Sony, who is just now starting to accept the trends of online passes and more DLC, hastily before launch announced a season pass for Uncharted 3 (entitled The Fortune Hunters’ Club) at $25 that would save $20 over the 7 downloadable packs planned for Uncharted 3. Well three of those packs were out for the game’s release, and they were just the exact same premium skins from Uncharted 2’s MP, costing $2.50 per pack. Even those who had these from Uncharted 2 would have to pay for them again. So now early adopters have to see if the 4 competitive/cooperative focused packs are worth paying $25 for instead of $37.50.

Call of Duty Elite, more than just a season pass? Only time will tell.

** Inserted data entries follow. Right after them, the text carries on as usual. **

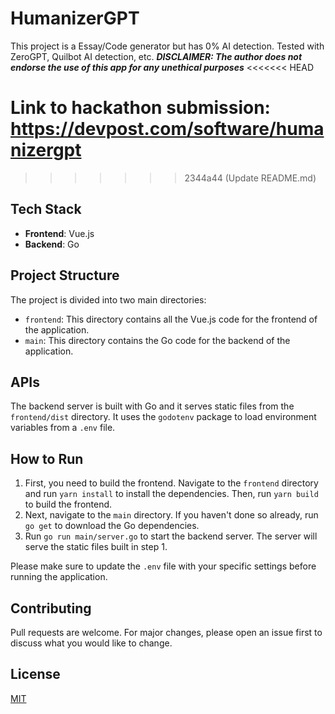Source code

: # HumanizerGPT

This project is a Essay/Code generator but has 0% AI detection. Tested with ZeroGPT, Quilbot AI detection, etc. ***DISCLAIMER: The author does not endorse the use of this app for any unethical purposes***
<<<<<<< HEAD

Link to hackathon submission: <https://devpost.com/software/humanizergpt>
=======
>>>>>>>
>>>>>>> 2344a44 (Update README.md)

## Tech Stack

- **Frontend**: Vue.js
- **Backend**: Go

## Project Structure

The project is divided into two main directories:

- `frontend`: This directory contains all the Vue.js code for the frontend of the application.
- `main`: This directory contains the Go code for the backend of the application.

## APIs

The backend server is built with Go and it serves static files from the `frontend/dist` directory. It uses the `godotenv` package to load environment variables from a `.env` file.

## How to Run

1. First, you need to build the frontend. Navigate to the `frontend` directory and run `yarn install` to install the dependencies. Then, run `yarn build` to build the frontend.
2. Next, navigate to the `main` directory. If you haven't done so already, run `go get` to download the Go dependencies.
3. Run `go run main/server.go` to start the backend server. The server will serve the static files built in step 1.

Please make sure to update the `.env` file with your specific settings before running the application.

## Contributing

Pull requests are welcome. For major changes, please open an issue first to discuss what you would like to change.

## License

[MIT](https://choosealicense.com/licenses/mit/)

The biggest question though will be if the mass market adopts Activision’s Call of Duty Elite program in the same way that CoD MP map packs at $15 a pop were adopted. Being the most expensive package at $50, Activision has positioned this as more than just a season pass. They tout the extra space available for video uploads, expanded clan options, map and weapon analysis from developers and pros, premium video content, and other things in addition to getting maps monthly instead of bi-monthly and sooner than non-subscribers.

While one can argue this has the most value of the 7 season passes that have come out in the last 13 months, I think it’s not going to sell like the CoD map packs have sold since the original Modern Warfare. Malistre of the Powcast has often had to critique my point of view in that while I’m always looking for game deals via, Joe Gamer doesn’t think that way and can’t understand that $50 upfront is going to be cheaper than $60 or more over the course of the next 9 months.

Unlike the other big trend from 2010, the online pass, the future of the season pass is a murky one as while each program has had benefits, the detractions of them have slowed its adoption across all games. As an owner of the Uncharted 3 and Call of Duty passes I hope I don’t regret these purchases this time next year.